Writing code that can handle concrete arrow::DataType subclasses would be verbose, if it weren’t for type traits. Arrow’s type traits map the Arrow data types to the specialized array, scalar, builder, and other associated types. For example, the Boolean type has traits:

template <>
struct TypeTraits<BooleanType> {
  using ArrayType = BooleanArray;
  using BuilderType = BooleanBuilder;
  using ScalarType = BooleanScalar;
  using CType = bool;

  static constexpr int64_t bytes_required(int64_t elements) {
    return bit_util::BytesForBits(elements);
  }
  constexpr static bool is_parameter_free = true;
  static inline std::shared_ptr<DataType> type_singleton() { return boolean(); }
};

See the Type Traits for an explanation of each of these fields.
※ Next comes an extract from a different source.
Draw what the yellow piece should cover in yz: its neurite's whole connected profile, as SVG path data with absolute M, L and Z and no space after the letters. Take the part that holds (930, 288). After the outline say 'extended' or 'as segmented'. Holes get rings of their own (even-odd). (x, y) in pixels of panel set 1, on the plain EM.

Using type traits, one can write template functions that can handle a variety of Arrow types. For example, to write a function that creates an array of Fibonacci values for any Arrow numeric type:

template <typename DataType,
          typename BuilderType = typename arrow::TypeTraits<DataType>::BuilderType,
          typename ArrayType = typename arrow::TypeTraits<DataType>::ArrayType,
          typename CType = typename arrow::TypeTraits<DataType>::CType>
arrow::Result<std::shared_ptr<ArrayType>> MakeFibonacci(int32_t n) {
  BuilderType builder;
  CType val = 0;
  CType next_val = 1;
  for (int32_t i = 0; i < n; ++i) {
    builder.Append(val);
    CType temp = val + next_val;
    val = next_val;
    next_val = temp;
  }
  std::shared_ptr<ArrayType> out;
  ARROW_RETURN_NOT_OK(builder.Finish(&out));
  return out;
}

For some common cases, there are type associations on the classes themselves. Use:

Scalar::TypeClass to get data type class of a scalar
Array::TypeClass to get data type class of an array
DataType::c_type to get associated C type of an Arrow data type

Similar to the type traits provided in std::type_traits, Arrow provides type predicates such as is_number_type as well as corresponding templates that wrap std::enable_if_t such as enable_if_number. These can constrain template functions to only compile for relevant types, which is useful if other overloads need to be implemented. For example, to write a sum function for any numeric (integer or float) array:

template <typename ArrayType, typename DataType = typename ArrayType::TypeClass,
          typename CType = typename DataType::c_type>
arrow::enable_if_number<DataType, CType> SumArray(const ArrayType& array) {
  CType sum = 0;
  for (std::optional<CType> value : array) {
    if (value.has_value()) {
      sum += value.value();
    }
  }
  return sum;
}

See Type Predicates for a list of these.

Visitor Pattern#

In order to process arrow::DataType, arrow::Scalar, or arrow::Array, you may need to write logic that specializes based on the particular Arrow type. In these cases, use the visitor pattern. Arrow provides the template functions:

To use these, implement Status Visit() methods for each specialized type, then pass the class instance to the inline visit function. To avoid repetitive code, use type traits as documented in the previous section. As a brief example, here is how one might sum across columns of arbitrary numeric types:

class TableSummation {
  double partial = 0.0;
 public:

  arrow::Result<double> Compute(std::shared_ptr<arrow::RecordBatch> batch) {
    for (std::shared_ptr<arrow::Array> array : batch->columns()) {
      ARROW_RETURN_NOT_OK(arrow::VisitArrayInline(*array, this));
    }
    return partial;
  }

  // Default implementation
  arrow::Status Visit(const arrow::Array& array) {
    return arrow::Status::NotImplemented("Cannot compute sum for array of type ",
                                         array.type()->ToString());
  }

  template <typename ArrayType, typename T = typename ArrayType::TypeClass>
  arrow::enable_if_number<T, arrow::Status> Visit(const ArrayType& array) {
    for (std::optional<typename T::c_type> value : array) {
      if (value.has_value()) {
        partial += static_cast<double>(value.value());
      }
    }
    return arrow::Status::OK();
  }
};

Arrow also provides abstract visitor classes (arrow::TypeVisitor, arrow::ScalarVisitor, arrow::ArrayVisitor) and an Accept() method on each of the corresponding base types (e.g. arrow::Array::Accept()). However, these are not able to be implemented using template functions, so you will typically prefer using the inline type visitors.